Anthony Wilson's The Plan of Paris solo album - the 13th in a career that began in 1997 with his self-titled, Grammy-nominated debut - can be interpreted as a book of individual short stories with detailed, very specific cinematic set pieces conceived as narratives, an intimate, fluid hybrid of jazz, folk and blues.
His longtime main ensemble - Wilson on guitar and vocals accompanied by Blue Note recording artist Gerald Clayton on piano and keyboards, bassist David Piltchand Jay Bellerose on drums and percussion - helps bring the tales to life with these musical settings much as, say, Jonny Greenwood's score does in Power of the Dog.
Wilson relates these scenarios in an almost matter-of-fact conversational tone that draws the listener into them with an intimacy that recalls a master storyteller like Diana Krall, which is no mistake because Anthony has played guitar in her quartet since 2001, joining her for a series of shows at Paris' Olympia Theater which turned into the following year's Grammy-winning recording concert film, Live in Paris.
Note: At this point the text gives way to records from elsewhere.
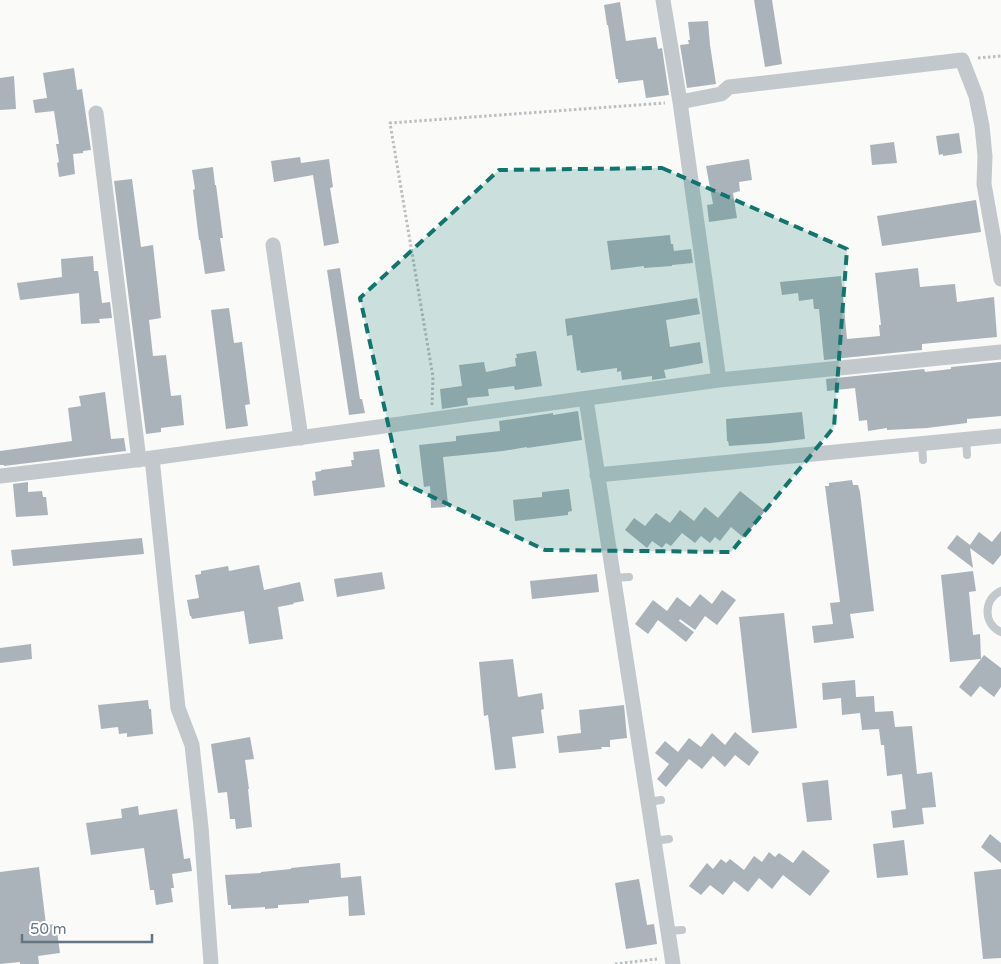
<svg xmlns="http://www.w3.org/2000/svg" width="1001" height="964" viewBox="0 0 1001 964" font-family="'Varela Round',sans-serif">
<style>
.building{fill:#aab3b9}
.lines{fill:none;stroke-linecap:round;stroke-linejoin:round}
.path{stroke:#bbbfc2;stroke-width:3;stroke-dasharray:2.5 2.5;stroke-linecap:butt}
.lane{stroke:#c3c8cc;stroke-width:8}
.street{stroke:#c3c8cc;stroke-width:15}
.marked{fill:#0f766e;fill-opacity:0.2;stroke:#0f766e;stroke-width:4;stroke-dasharray:10 6;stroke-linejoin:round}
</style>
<rect width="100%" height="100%" fill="#fafaf8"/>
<path class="building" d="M754,0H772L782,64L765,67Z
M620,2L626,41L656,37L658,49L662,48L669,95L646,98L643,80L618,83V79H616L608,25H607L604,5Z
M708,21L710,45L716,84L687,88L680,45L689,44L688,40H690L688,22Z
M74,68L77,90L82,89L91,150L83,151V153L73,154L75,174L59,177L57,163L59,162L56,144H59L54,111L35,113L33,100L47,98L43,73Z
M14,76L16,109L0,110V78Z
M959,133L962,153L943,156V154L939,155L936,136Z
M894,142L897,163L872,165L870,145Z
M300,157L301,163L329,159L333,187L330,188L339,243L324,246L313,175L274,182L271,161Z
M749,159L752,180L739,182L740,191L733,193L737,218L709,222L707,205L713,204L706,166Z
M213,167L215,185H216L223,238H220L225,271L205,274L200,240H199L193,190L195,189L192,170Z
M132,179L141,247L153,245L161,318L149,320L153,356L166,355L171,396L181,395L184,425L161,428V432L146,434L114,181Z
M976,200L981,232L882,246L877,216Z
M670,235L671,244H673L674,251L691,249L693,263L672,265V266L644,268V266L611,270L607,241Z
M93,256L94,271H98L102,303L110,302L112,318L99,319L100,323L81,324L79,293L20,300L17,283L62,277L61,259Z
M340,268L360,399H362L365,413L349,415L327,270Z
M918,268L920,287L955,284L957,302L994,297L997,337L922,344V350L824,360L819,309H814L813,299L799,301L798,293L782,295L780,282L841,276L847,339L880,336L879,325H881L875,273Z
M697,298L700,314L666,320L670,347L700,342L703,363L664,370L666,378L652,380V376L622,380L621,371L617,372V368L581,373L580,370L577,371L572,335L567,336L565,319Z
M229,308L234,343L242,342L250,404L245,405L248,426L226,429L211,310Z
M536,351L542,386L515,390L514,386L488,389L489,396L467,398L468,405L442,409L440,389L462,386L459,365L484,362L486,372L516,366L515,358H517L516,354Z
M1001,362V416L967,419V423L927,428L887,430V428L868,431L867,420L859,421L855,388L827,391L826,379L924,369L925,372L951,369V367Z
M105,392L111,439L124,438L126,451L4,466V465H0V451L72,441L68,408L81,406L79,396Z
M578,411L582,440L527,448V447L503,451L443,457L448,504H446V507L431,508L430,486L424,487L419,445L456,441V436L500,431L499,421L553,413V415Z
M802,412L805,439L771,443L729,446L728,441H727L726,419Z
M379,449L385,487L314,496L312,481L316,480L315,472L321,471V470L352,466L351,460H354L353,452Z
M852,480L853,485H858L860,492L874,611L850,614L854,638L814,643L812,626L833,624L830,603L840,602L825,486H829V483Z
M28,482V492L42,491L43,497H46L48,515L16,517L13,484Z
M569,489L572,511L568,512V515L515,521L513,500L542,497V492Z
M740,491L765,511L744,538L731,527L720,541L715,537L710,543L701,536L695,543L682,533L671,546L666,543L662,548L652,541L647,548L625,530L634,518L645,526L656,513L670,523L680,510L694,521L705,507L718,518Z
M1001,531V555L993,565L970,548L973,568L947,548L957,535L970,545L979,532L992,542Z
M142,538L144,554L13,566L11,550Z
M259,565L264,590L300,582L304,601L293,603L294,604L278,607L283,639L249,644L244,611L192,619L191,616H190L187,600L199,598L195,575L201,574V571L228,566L229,571Z
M973,571L976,591L969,592L973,635L980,634L981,659L984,655L1001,668V687L994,697L980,686L971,697L959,687L981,659L950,662L941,575Z
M382,572L385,589L337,597L334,579Z
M597,574L599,592L532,599L530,581Z
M722,590L736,600L717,625L705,616L695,630L680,619L679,621L694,632L686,642L658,620L648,634L635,624L653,600L667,611L677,597L690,607L700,594L712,604Z
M784,613L797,728L752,733L739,617Z
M31,644L32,659L0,663V648Z
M513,659L518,697L542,693L544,709L541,710L544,733L512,737L516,768L495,770L488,715L484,716L479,662Z
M855,680L856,697L874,696L875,712L893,711L895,727L912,726L917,774L932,772L936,807L922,808L924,824L893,828L891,811L906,809L902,774L887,776L884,745H881L879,729L862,730L860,713L842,715L841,698L823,700L822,683Z
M148,700L149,709H151L153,734L127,737V733L119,734L118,727L101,729L98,705Z
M624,705L627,738L610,740V747H601L602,749L559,753L557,736L581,733L579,710Z
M735,732L759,752L749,766L735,755L725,767L713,756L702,769L689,759L666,787L657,779L669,764L655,753L665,741L678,752L689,738L701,747L712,733L725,745Z
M250,737L254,759L245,760L249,789H248L252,827L236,829L235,819H230L227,792L218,793L211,744Z
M828,780L832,820L807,822L802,783Z
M138,806L139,815L177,809L184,859L190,858L192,871L172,874L174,888H171L173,902L156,905L154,890H150L144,848L91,855L86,823L122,818L121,809Z
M990,834L1001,843V863L981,847Z
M904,840L908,875L877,878L873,844Z
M803,850L830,871L810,896L783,875L772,889L759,878L748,892L734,881L723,895L710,885L701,895L689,886L707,863L713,869L721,859L726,863L730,859L744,870L754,856L762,862L769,852L775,857L779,853L793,863Z
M340,863L341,878L361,876L365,915L349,916L348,896L309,900V903L278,905V908L265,909V907L231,909V905H228L225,875L261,873V872L291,869V868Z
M39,867L46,925L56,924L60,953L38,956L39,964H20V962L0,964V872Z
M1001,869V958L983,959L974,872Z
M639,879L647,925L654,924L657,944L626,949L615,883Z"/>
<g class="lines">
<path class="path" d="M978,58L1001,56
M432,405L433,377L390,123L665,103
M615,964L657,959"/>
<path class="lane" d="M966,439L967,455
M922,443L923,460
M613,578L629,577
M1001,591C983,599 983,624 1001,632
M648,802L661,800
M654,841L669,839
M668,931L682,930"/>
<path class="street" d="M663,0L680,102L719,380
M680,102L721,94L729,87L962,60L976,96L982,126L985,156L984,184L1001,279
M96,113L139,460
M273,245L301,438
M586,399L673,964
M152,458L178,708L192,745L201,827L211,964
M597,475L1001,436
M0,476L152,458L719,380L1001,352"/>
</g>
<path class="marked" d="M662,168L847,249L834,427L731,552L545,550L401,482L360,298L499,170Z"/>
<path d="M22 934v8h130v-8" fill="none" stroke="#657683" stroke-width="2.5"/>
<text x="30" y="934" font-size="15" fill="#657683" stroke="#ffffff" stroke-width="4" paint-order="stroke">50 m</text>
</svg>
The introduction of his vocals and lyrics follows the release of 2016's Frogtown, where he first began incorporating them into his previously instrumental, mostly jazz music.
"I am quite interested in musical story-telling," he says. "I love the juxtaposition of instrumental music and songs with lyrics, even though it confuses people sometimes."
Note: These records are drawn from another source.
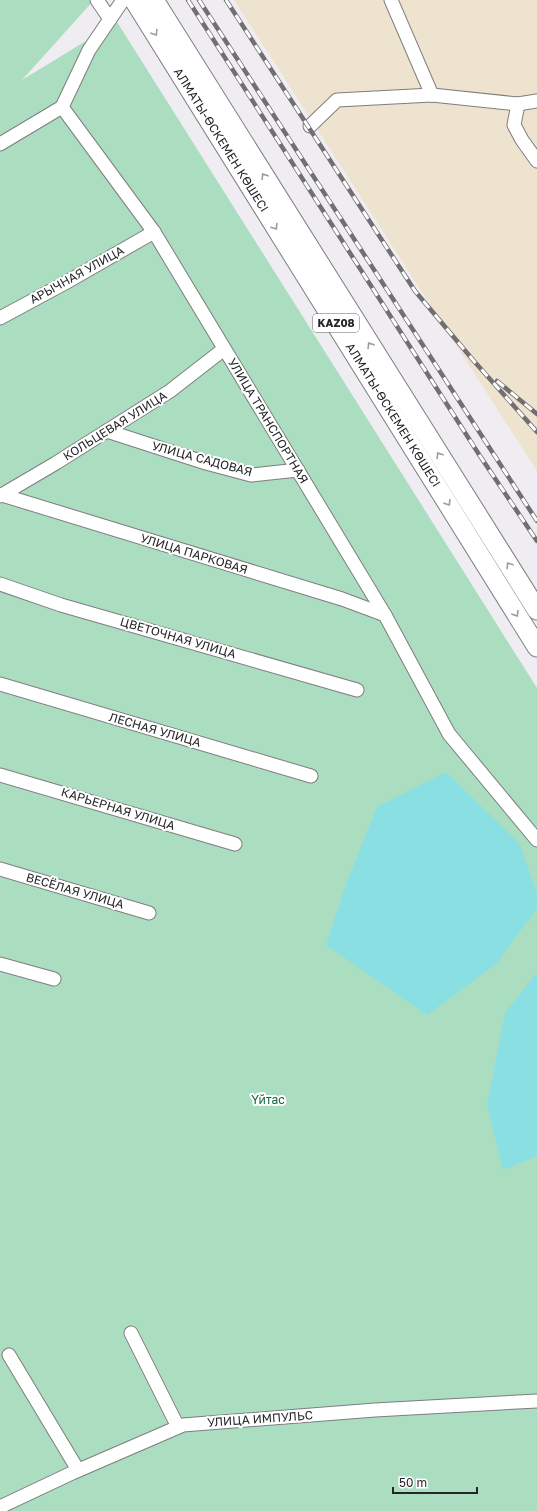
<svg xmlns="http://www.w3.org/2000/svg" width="537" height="1511" font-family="'Golos Text',sans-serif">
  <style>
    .industrial { fill: #eee3ce }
    .green { fill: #abddc1 }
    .water { fill: #89dfe2 }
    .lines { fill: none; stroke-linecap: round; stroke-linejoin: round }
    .minor-casing { stroke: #7f7d80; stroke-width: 15 }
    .highway-casing { stroke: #7f7d80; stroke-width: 21 }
    .minor { stroke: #fff; stroke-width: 13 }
    .highway { stroke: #fff; stroke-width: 19 }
    .rail-casing { stroke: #716f72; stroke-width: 4.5 }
    .rail { stroke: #fff; stroke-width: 3; stroke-dasharray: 9; stroke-linecap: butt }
    .oneway { stroke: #9d9d9e }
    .labels { text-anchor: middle; stroke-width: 4; stroke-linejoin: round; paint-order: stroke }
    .shield { fill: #fff; stroke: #676668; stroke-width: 1 }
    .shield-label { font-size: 11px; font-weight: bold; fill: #262527 }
    .street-label { font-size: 12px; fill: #262527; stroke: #fff }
    .park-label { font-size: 12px; fill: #186444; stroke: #fff }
  </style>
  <rect width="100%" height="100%" fill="#efedf1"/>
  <!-- industrial -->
  <polygon class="industrial" points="234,0 537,0 537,471"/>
  <!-- green -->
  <polygon class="green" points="0,0 94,0 22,80 117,22 537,688 537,1511 0,1511"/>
  <!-- water -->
  <g class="water">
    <polygon points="446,772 519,843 537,893 537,908 496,964 427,1015 326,945 346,884 377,807"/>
    <polygon points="537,972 537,1156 503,1170 487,1105 505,1013"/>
  </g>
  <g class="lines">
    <!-- minor casing -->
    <g class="minor-casing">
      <g id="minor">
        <polyline points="97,0 110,19"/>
        <polyline points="123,0 89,50 62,107 154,232 385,615 449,734 537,840"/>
        <polyline points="391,0 432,95"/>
        <polyline points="518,104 514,125 522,140 537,161"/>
        <polyline points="310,126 337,100 432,95 518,104 537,101"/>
        <polyline points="0,144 62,107"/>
        <polyline points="0,318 65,283 154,232"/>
        <polyline points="107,431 206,463 251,475 298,470"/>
        <polyline points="2,495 342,599 385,615"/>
        <polyline points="0,496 56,463 170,391 224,349"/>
        <polyline points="0,584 61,605 357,690"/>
        <polyline points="0,684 311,776"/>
        <polyline points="0,775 235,844"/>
        <polyline points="0,869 149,913"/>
        <polyline points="0,964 54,979"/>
        <polyline points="131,1333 178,1427"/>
        <polyline points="9,1355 78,1470"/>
        <polyline points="0,1507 72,1473 183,1425 375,1410 537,1401"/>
      </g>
    </g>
    <!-- highway casing -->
    <g class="highway-casing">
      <g id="highway">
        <polyline points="134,0 537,647"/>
        <polyline points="154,0 537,610"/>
      </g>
    </g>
    <!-- minor -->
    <use href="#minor" class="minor"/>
    <!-- highway -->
    <use href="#highway" class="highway"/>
    <!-- rail casing -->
    <g class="rail-casing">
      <g id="rail">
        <polyline points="188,0 480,456 537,541"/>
        <polyline points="199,0 537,521"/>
        <polyline points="226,0 415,291 473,360 537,432"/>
        <polyline points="497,381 537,414"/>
      </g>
    </g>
    <!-- rail -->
    <use href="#rail" class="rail"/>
  </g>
  <!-- one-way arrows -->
  <defs><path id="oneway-chevron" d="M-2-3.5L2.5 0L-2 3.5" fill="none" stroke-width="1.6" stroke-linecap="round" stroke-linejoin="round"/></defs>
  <g class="oneway">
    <use href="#oneway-chevron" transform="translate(155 33) rotate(58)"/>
    <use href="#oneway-chevron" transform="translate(264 176) rotate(-122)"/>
    <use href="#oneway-chevron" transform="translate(275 227) rotate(58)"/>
    <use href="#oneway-chevron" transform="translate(370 345) rotate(-122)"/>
    <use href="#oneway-chevron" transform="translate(439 455) rotate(-122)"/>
    <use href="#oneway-chevron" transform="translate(448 503) rotate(58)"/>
    <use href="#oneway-chevron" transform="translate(509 565) rotate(-122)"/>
    <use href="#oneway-chevron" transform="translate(516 614) rotate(58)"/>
  </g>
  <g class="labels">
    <!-- shield labels -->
    <rect class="shield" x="313" y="314" width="46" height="18" rx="3"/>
    <g class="shield-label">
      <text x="336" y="327">KAZ08</text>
    </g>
    <!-- street labels -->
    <g class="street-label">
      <text transform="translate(221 140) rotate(58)" y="4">АЛМАТЫ-ӨСКЕМЕН КӨШЕСІ</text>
      <text transform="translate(77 275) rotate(-29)" y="4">АРЫЧНАЯ УЛИЦА</text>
      <text transform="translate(393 415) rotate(58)" y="4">АЛМАТЫ-ӨСКЕМЕН КӨШЕСІ</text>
      <text transform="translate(268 421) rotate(59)" y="4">УЛИЦА ТРАНСПОРТНАЯ</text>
      <text transform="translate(115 426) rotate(-32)" y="4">КОЛЬЦЕВАЯ УЛИЦА</text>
      <text transform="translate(202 459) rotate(15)" y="4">УЛИЦА САДОВАЯ</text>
      <text transform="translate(194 554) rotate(17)" y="4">УЛИЦА ПАРКОВАЯ</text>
      <text transform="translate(178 638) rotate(16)" y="4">ЦВЕТОЧНАЯ УЛИЦА</text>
      <text transform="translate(155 730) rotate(16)" y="4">ЛЕСНАЯ УЛИЦА</text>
      <text transform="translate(118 809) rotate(17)" y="4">КАРЬЕРНАЯ УЛИЦА</text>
      <text transform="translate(75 891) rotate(16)" y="4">ВЕСЁЛАЯ УЛИЦА</text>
      <text transform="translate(260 1419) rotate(-4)" y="4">УЛИЦА ИМПУЛЬС</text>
    </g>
    <!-- park labels -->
    <g class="park-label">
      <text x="268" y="1104">Үйтас</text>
    </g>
  </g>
  <!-- scale -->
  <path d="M393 1487v6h84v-6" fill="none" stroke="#262527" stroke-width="2"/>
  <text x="399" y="1487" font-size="12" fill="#262527" stroke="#ffffff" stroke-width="3" paint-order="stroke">50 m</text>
</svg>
Indeed the subjects on the new album range from the pleasures of pandemic TV binge-watching ("No Intro, No Recap") and a real-life murder ballad torn from the headlines of an '80s newspaper ("A Postmaster's Daughter") to an uplifting tribute to the late Congressman John Lewis' historic Memphis civil rights confrontation ("The Bridge") and an homage to and meditation on the great artists we've recently lost, with a special nod to John Prine ("Dreams and Diamonds"). The sprawling title track is an epic tale of romantic intrigue and an elusive missing person along the Seine, in which one's mind reflects a grid layout depicting the City of Lights, a smokey film noir that touches on both Hitchcock's obsessive Vertigo and Bernardo Bertolucci's fin de siècle Last Tango in Paris.
"It's a mental sense of direction, the narrator knowing what he wants and how to go about getting it," says Wilson about the connection between one's inner thoughts and the physical world.
The stories reflect Wilson's love of novelists like Eudora Welty, Flannery O'Connor and Lydia Davis, who "compress a whole narrative in a small space," along with auteur musician/ songwriters like Joni Mitchell, Randy Newman, Harry Nilsson, Leonard Cohen, Stephen Sondheim, Elvis Costello (whom he's gotten to know through Diana Krall) and Prine, featuring "action, detail and reflection."
The Los Angeles-raised Wilson is biracial, the son of legendary, Mississippi delta-born jazz trumpeter and bandleader Gerald Wilson, but it was his mom - with a record collection that included Bud Powell, Sonny Rollins and Charlie Parker, but also The Band, Erik Satie and Crosby, Stills & Nash - who informed the musical eclecticism reflected in The Plan of Paris. Wilson's influences range from Duke Ellington, Gil Evans and jazz guitarists like Wes Montgomery and Larry Coryell (whom he saw as a teenager play live at L.A.'s legendary McCabe's Guitar Shop) to traditional blues musicians Robert Johnson, Muddy Waters, Charley Patton, and T-Bone Walker, to genre-crossing hybrid bluesman Ry Cooder.
Over the years, Wilson's recorded with Paul McCartney, Barbra Streisand, Willie Nelson, Leon Russell, Charles Lloyd, Mose Allison, Bobby Hutcherson, Joe Henry, Gladys Knight, Randy Crawford, and Joe Sample, among many others.
Recorded largely live in Los Angeles with co-producer Joe Harley and engineer Pete Min during pandemic quarantine, The Plan of Paris reflects the isolation all of us experienced during those still-unprecedented times, with Wilson creating a world inside his head.
It's the kind of music we all need to hear right now.